Structural Plasticity of the needle filament

Efficient effector protein translocation is known to occur only after host cell contact. Therefore, it is conceivable that the extracellular filament is a key player in the transmission of this information, probably due to small conformational changes throughout the filament. This hypothesis is supported by mutations found in the homologous Shigella needle filament, which convert the system into a constitutively “on” state. If this is true it would be justified to presume that the filament is provided with a certain degree of structural heterogeneity in order to accommodate the required conformational plasticity for signal transmission. We therefore analyzed the structure of the needle filament by cryo electron microscopy (Figure 3) and discovered that the structure is, indeed, highly variable (Galkin et al., 2010).

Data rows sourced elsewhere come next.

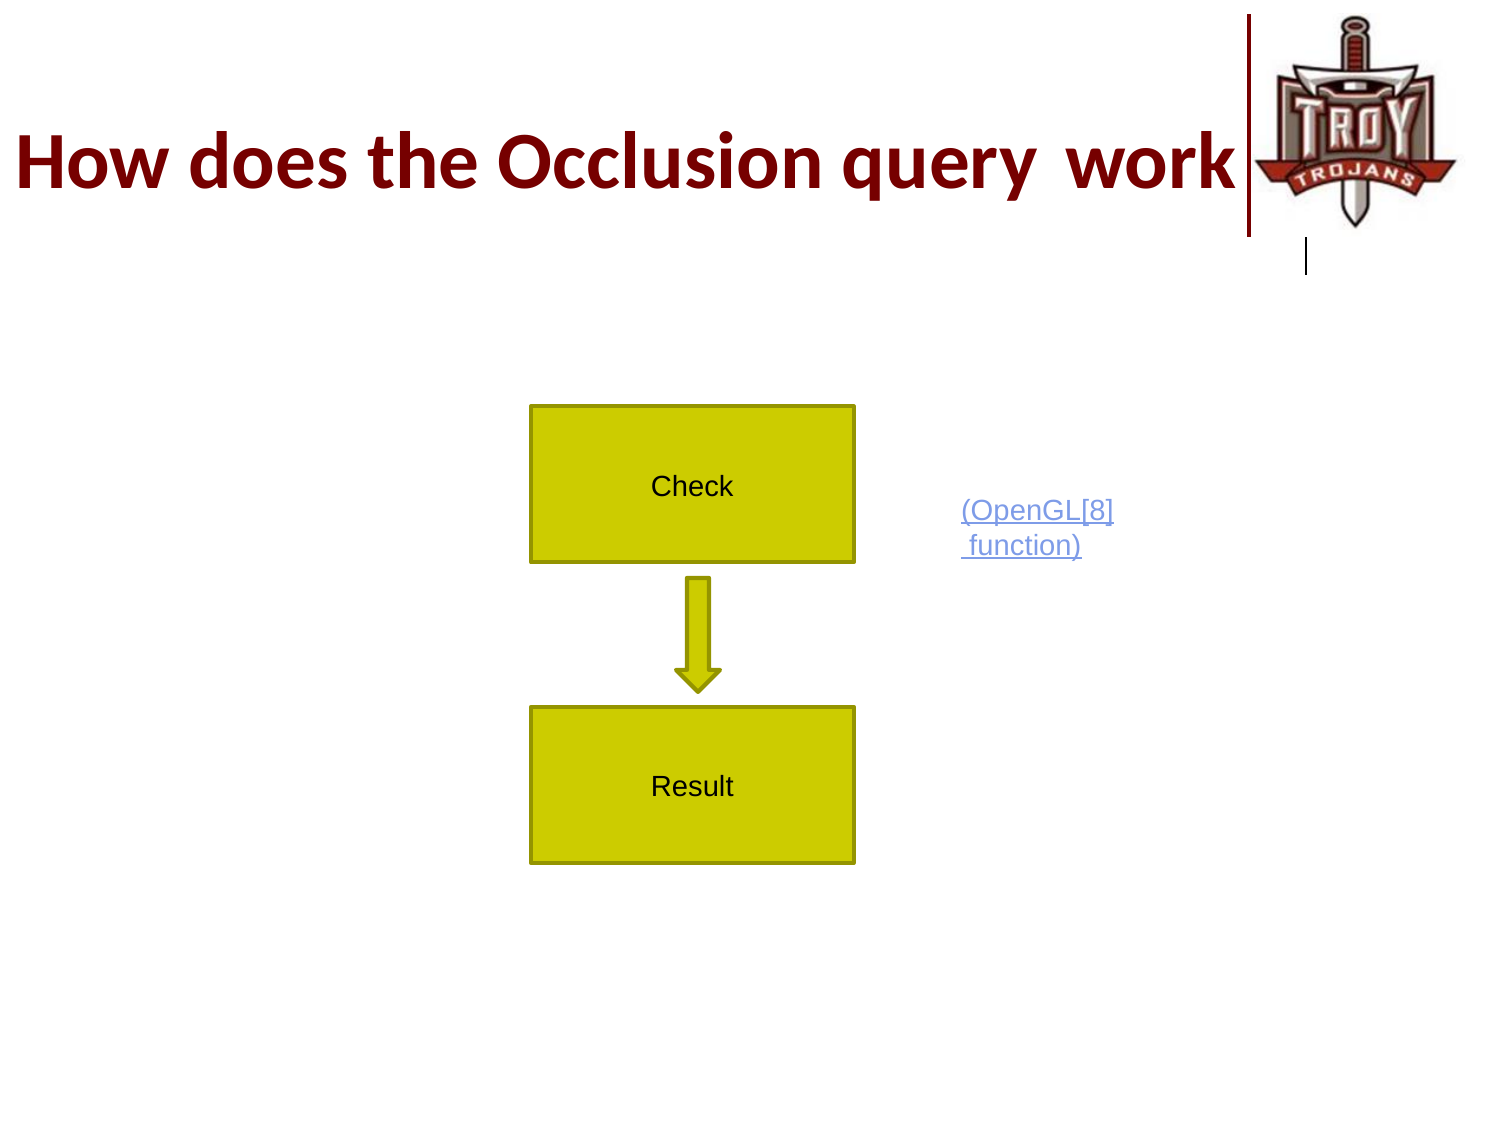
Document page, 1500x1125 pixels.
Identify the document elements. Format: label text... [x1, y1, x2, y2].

text_box Check [530, 406, 854, 563]
title How does the Occlusion query work [0, 0, 1385, 213]
text_box [676, 577, 721, 692]
text_box Result [530, 706, 854, 863]
text_box (OpenGL[8] function) [946, 484, 1218, 535]
picture [1251, 13, 1470, 237]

Although the design of the TTSS appears to be conceptually simple, many questions remain unanswered: How dynamic is the entire assembly process? How are substrates recognized by the needle complex? What is the molecular mechanism of protein translocation? We have started to address some of these questions. By understanding the molecular mechanism of TTSS-mediated protein transport, we hope to provide a basis for the development of novel therapeutic strategies that will either inhibit its activity or modify the system for targeted drug delivery.